Patient: Yes, I had ten physiotherapy sessions, and now I only have occasional back pain.
"""

print("INPUT TRANSCRIPT:")
print(SHORT_TRANSCRIPT)
print("\n" + "=" * 60)
print("ANALYSIS RESULTS")
print("=" * 60)

# Run all analyses
entities = ner_extractor.extract_entities(SHORT_TRANSCRIPT)
keywords = keyword_extractor.extract_keywords(SHORT_TRANSCRIPT)
sentiment = sentiment_analyzer.get_overall_sentiment(SHORT_TRANSCRIPT)
soap = soap_generator.generate(SHORT_TRANSCRIPT)

print("\n1. STRUCTURED SUMMARY:")
print(json.dumps(entities.to_dict(), indent=2))

print("\n2. KEYWORDS:")
print(json.dumps(keywords['medical_phrases'], indent=2))

print("\n3. SENTIMENT:")
print(json.dumps(sentiment.to_dict(), indent=2))

print("\n4. SOAP NOTE:")
print(json.dumps(soap.to_dict(), indent=2))

---
# Theory Questions & Answers

### Q1: How would you handle ambiguous or missing medical data in the transcript?

**Answer:**
1. **Confidence scores** - Flag uncertain extractions with low confidence
2. **Default values** - Use "Unknown" or "Not mentioned" for missing fields
3. **Contextual inference** - Use surrounding text to disambiguate
4. **Fallback models** - Use general NLP when medical terms aren't recognized

### Q2: What pre-trained NLP models would you use for medical summarization?

**Answer:**
- **SciSpacy** (en_core_sci_lg, en_core_sci_scibert) - Medical NER
- **BioBERT** - Biomedical domain pre-training
- **ClinicalBERT** - Clinical notes pre-training
- **PubMedBERT** - PubMed corpus pre-training
- **BART/T5** fine-tuned on clinical datasets

### Q3: How would you fine-tune BERT for medical sentiment detection?

**Answer:**
1. Collect medical conversation datasets with sentiment labels
2. Add classification head on BERT pooled output
3. Use domain-adaptive pre-training on medical text
4. Apply focal loss for class imbalance
5. Data augmentation (back-translation, synonym replacement)
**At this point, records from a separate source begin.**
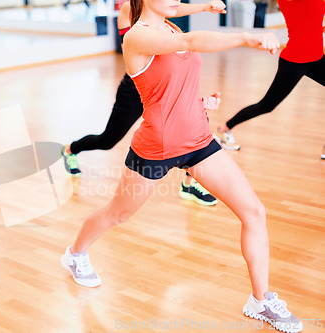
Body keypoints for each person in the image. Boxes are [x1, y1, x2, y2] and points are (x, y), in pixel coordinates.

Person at [60, 0, 303, 331]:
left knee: (254, 212)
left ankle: (260, 301)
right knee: (119, 213)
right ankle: (75, 254)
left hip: (199, 141)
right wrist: (246, 37)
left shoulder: (169, 25)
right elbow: (189, 43)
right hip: (156, 148)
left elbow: (170, 83)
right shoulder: (137, 36)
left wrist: (198, 102)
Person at [61, 0, 226, 206]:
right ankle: (70, 149)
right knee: (108, 140)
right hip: (136, 90)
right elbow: (164, 9)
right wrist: (202, 8)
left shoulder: (161, 12)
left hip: (164, 86)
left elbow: (170, 8)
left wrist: (204, 7)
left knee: (192, 131)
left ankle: (190, 183)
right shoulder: (130, 10)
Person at [215, 0, 325, 153]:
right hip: (295, 62)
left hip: (317, 58)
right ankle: (225, 128)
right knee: (266, 106)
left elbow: (310, 22)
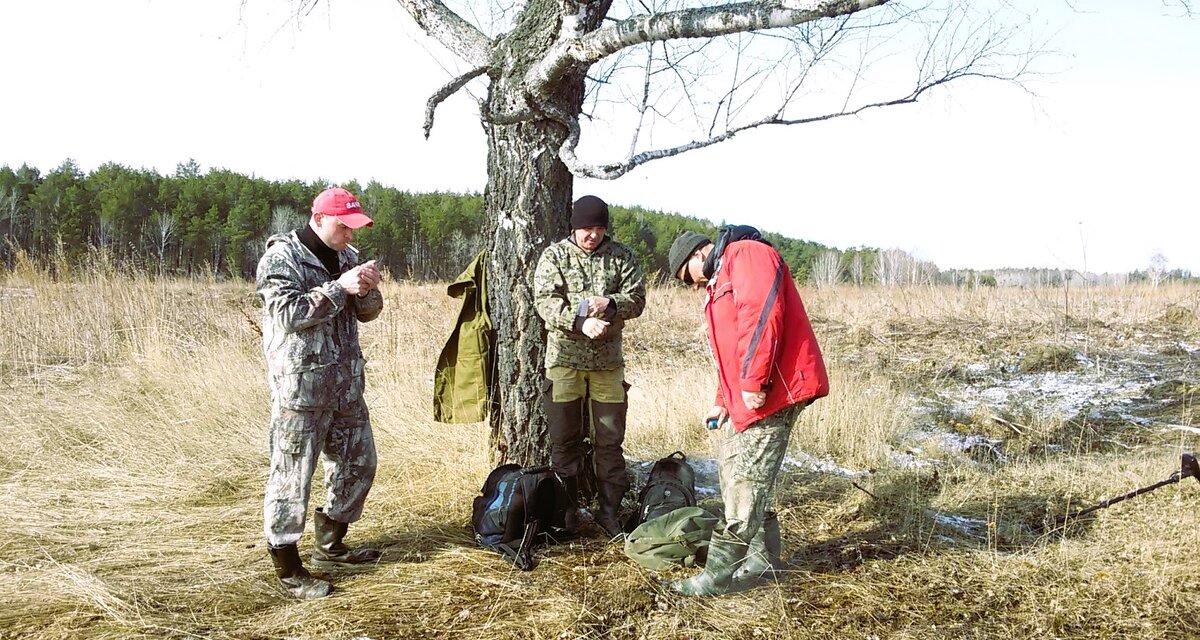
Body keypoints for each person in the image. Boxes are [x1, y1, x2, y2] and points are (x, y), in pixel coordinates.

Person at [664, 227, 829, 596]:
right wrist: (723, 400)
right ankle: (762, 561)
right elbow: (732, 349)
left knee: (746, 479)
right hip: (751, 396)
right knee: (733, 470)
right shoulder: (721, 275)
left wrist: (754, 382)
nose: (691, 287)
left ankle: (718, 577)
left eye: (685, 278)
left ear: (695, 256)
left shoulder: (746, 254)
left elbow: (761, 316)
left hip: (775, 390)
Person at [256, 186, 385, 599]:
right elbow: (288, 313)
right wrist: (339, 289)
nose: (350, 234)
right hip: (301, 391)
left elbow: (368, 313)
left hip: (345, 387)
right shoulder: (282, 257)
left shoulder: (348, 257)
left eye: (354, 227)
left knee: (359, 464)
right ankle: (289, 567)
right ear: (318, 220)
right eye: (343, 226)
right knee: (292, 476)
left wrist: (366, 291)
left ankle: (331, 545)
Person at [533, 195, 647, 539]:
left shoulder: (621, 256)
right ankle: (564, 513)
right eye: (586, 228)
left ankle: (609, 511)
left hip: (608, 365)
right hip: (564, 361)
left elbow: (637, 299)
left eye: (598, 229)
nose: (592, 236)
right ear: (574, 226)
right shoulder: (555, 256)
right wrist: (579, 321)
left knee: (610, 442)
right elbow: (544, 301)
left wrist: (610, 305)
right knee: (564, 441)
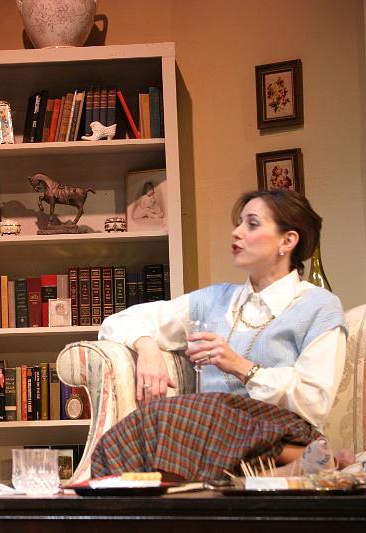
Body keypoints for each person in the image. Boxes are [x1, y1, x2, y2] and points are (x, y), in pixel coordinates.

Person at [91, 189, 347, 481]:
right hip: (211, 435)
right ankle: (279, 469)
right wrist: (146, 346)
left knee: (197, 410)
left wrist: (241, 367)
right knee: (131, 434)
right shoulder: (213, 301)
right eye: (238, 223)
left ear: (287, 241)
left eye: (252, 224)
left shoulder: (319, 306)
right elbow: (117, 322)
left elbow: (314, 401)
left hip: (282, 429)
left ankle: (289, 460)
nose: (236, 232)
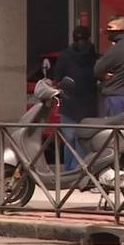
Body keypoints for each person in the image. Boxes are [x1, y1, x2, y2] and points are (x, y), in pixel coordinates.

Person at [53, 25, 98, 171]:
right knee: (83, 141)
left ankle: (69, 172)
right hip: (88, 105)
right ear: (89, 38)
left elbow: (57, 79)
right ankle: (82, 170)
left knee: (69, 141)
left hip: (69, 104)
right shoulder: (94, 57)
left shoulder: (65, 56)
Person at [94, 15, 124, 117]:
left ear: (120, 29)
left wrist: (103, 75)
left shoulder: (117, 49)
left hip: (115, 97)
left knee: (113, 130)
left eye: (111, 28)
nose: (108, 31)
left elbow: (97, 69)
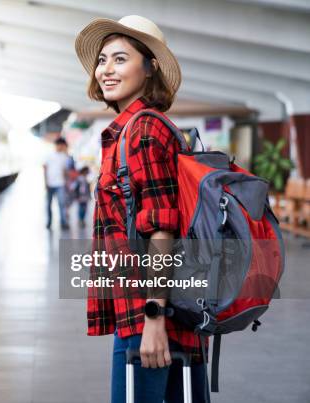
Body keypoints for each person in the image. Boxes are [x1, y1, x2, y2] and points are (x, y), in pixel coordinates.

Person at [75, 15, 210, 402]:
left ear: (149, 67)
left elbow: (162, 230)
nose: (106, 70)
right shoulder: (136, 129)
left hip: (148, 315)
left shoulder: (145, 130)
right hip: (156, 313)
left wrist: (154, 320)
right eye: (102, 60)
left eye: (120, 59)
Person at [43, 137, 70, 230]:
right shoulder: (49, 155)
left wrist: (67, 182)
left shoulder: (64, 156)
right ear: (57, 145)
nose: (62, 147)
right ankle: (49, 222)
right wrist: (45, 182)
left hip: (60, 183)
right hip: (50, 184)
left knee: (62, 203)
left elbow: (65, 170)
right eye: (61, 145)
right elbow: (45, 169)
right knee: (48, 204)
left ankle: (63, 222)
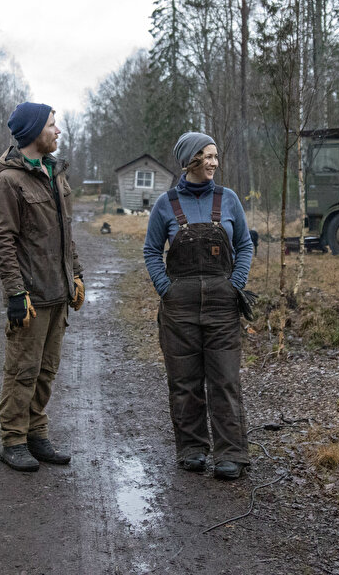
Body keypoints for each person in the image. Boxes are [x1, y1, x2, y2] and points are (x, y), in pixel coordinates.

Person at [143, 132, 254, 480]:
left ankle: (230, 454)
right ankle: (191, 449)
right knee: (185, 381)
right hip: (179, 309)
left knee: (224, 380)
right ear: (190, 159)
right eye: (207, 156)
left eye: (216, 156)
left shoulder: (229, 199)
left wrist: (234, 284)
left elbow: (246, 246)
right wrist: (166, 289)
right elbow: (151, 251)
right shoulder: (166, 203)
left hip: (223, 307)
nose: (214, 163)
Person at [0, 102, 85, 472]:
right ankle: (13, 440)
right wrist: (15, 292)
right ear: (33, 133)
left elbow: (66, 233)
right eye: (51, 124)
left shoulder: (55, 173)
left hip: (58, 291)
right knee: (22, 371)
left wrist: (75, 274)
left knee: (47, 370)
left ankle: (36, 433)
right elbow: (3, 241)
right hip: (30, 296)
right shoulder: (9, 180)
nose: (57, 131)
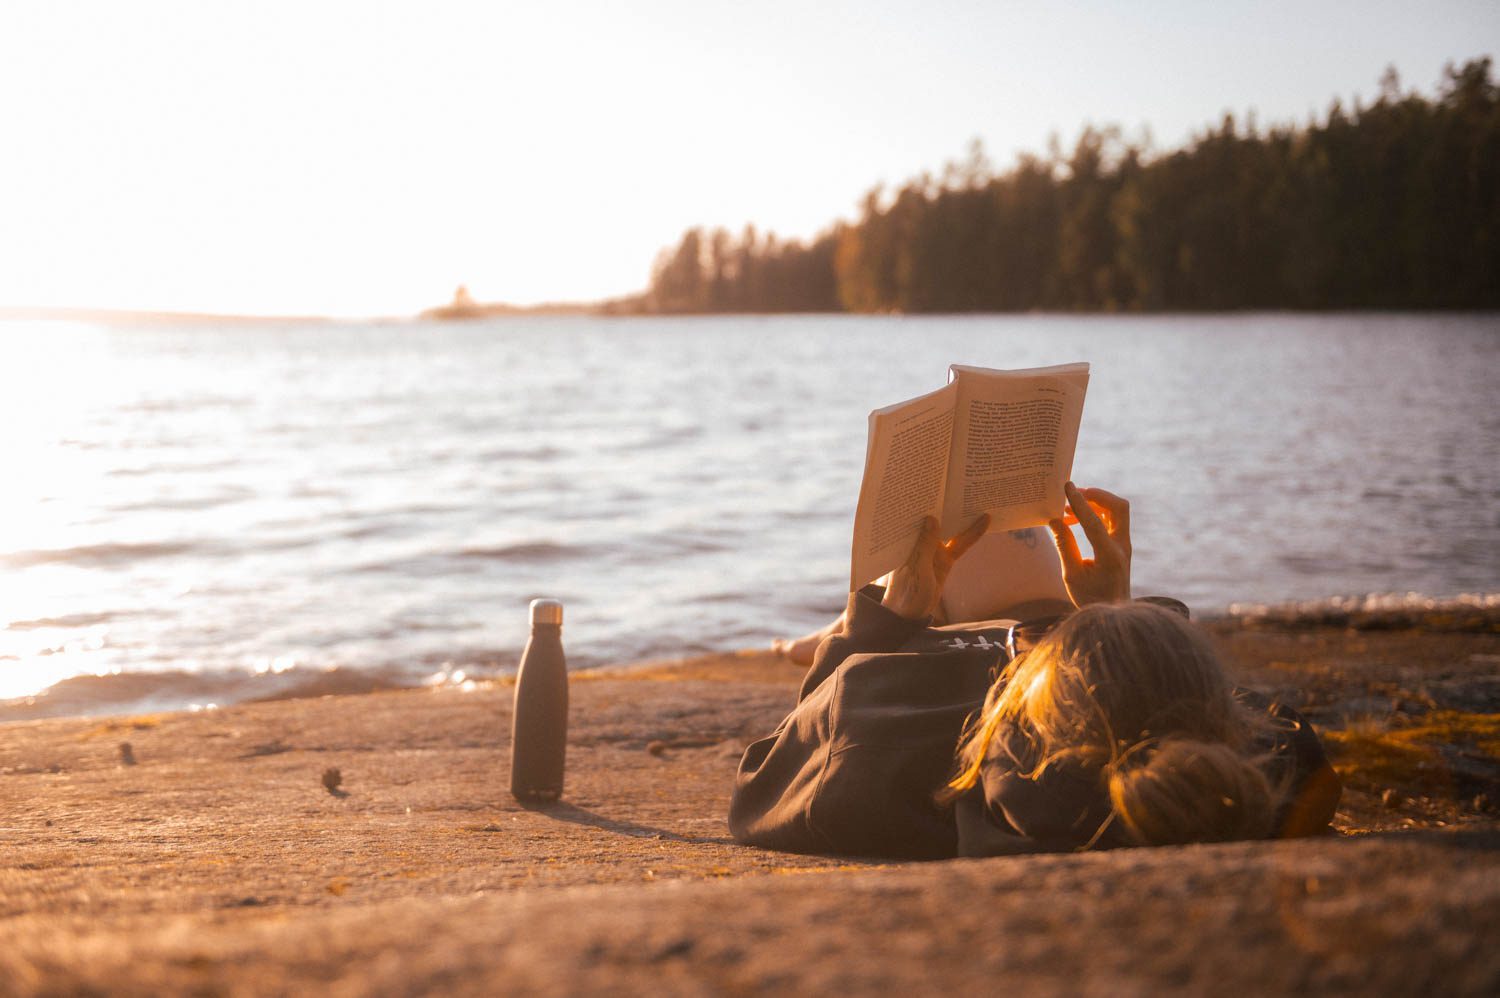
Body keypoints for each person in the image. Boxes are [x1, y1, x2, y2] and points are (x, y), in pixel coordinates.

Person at [731, 483, 1341, 859]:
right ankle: (1028, 613)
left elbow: (770, 773)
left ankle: (837, 631)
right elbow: (1216, 707)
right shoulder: (1264, 761)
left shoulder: (877, 718)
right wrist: (1115, 617)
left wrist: (884, 620)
### Q4: What datasets for healthcare sentiment models?

**Answer:**
- **MIMIC-III** - Clinical notes with sentiment indicators
- **i2b2 datasets** - Annotated clinical text
- **MedQuAD** - Medical Q&A pairs
- **HealthCareMagic** - Doctor-patient conversations

### Q5: How to train for SOAP format mapping?

**Answer:**
1. Create training data with manual SOAP annotations
2. Use sequence labeling for section boundaries
3. Train section classifier for sentences
4. Slot-filling for each section
5. Fine-tune encoder-decoder for generation

### Q6: Rule-based vs deep-learning for SOAP notes?

**Answer:**
- **Rule-based**: Speaker identification, keyword triggers, templates
- **Deep-learning**: BERT for classification, T5 for generation
- **Best approach**: Hybrid - rules for structure, ML for content

---
## Summary

This notebook demonstrated a complete NLP pipeline for medical transcript analysis:

| Component | Method | Output |
|-----------|--------|--------|
| NER | Pattern matching + optional spaCy | Symptoms, Diagnosis, Treatment, Prognosis |
| Summarization | Template-based + optional transformers | Structured JSON report |
| Keywords | TF-IDF + medical vocabulary | Medical phrases list |
| Sentiment | Lexicon + optional DistilBERT | Anxious/Neutral/Reassured |
| Intent | Pattern + keyword matching | Patient intent categories |
| SOAP Notes | Speaker detection + templating | Clinical documentation |

All components work in rule-based mode by default, with optional transformer/spaCy integration for enhanced accuracy.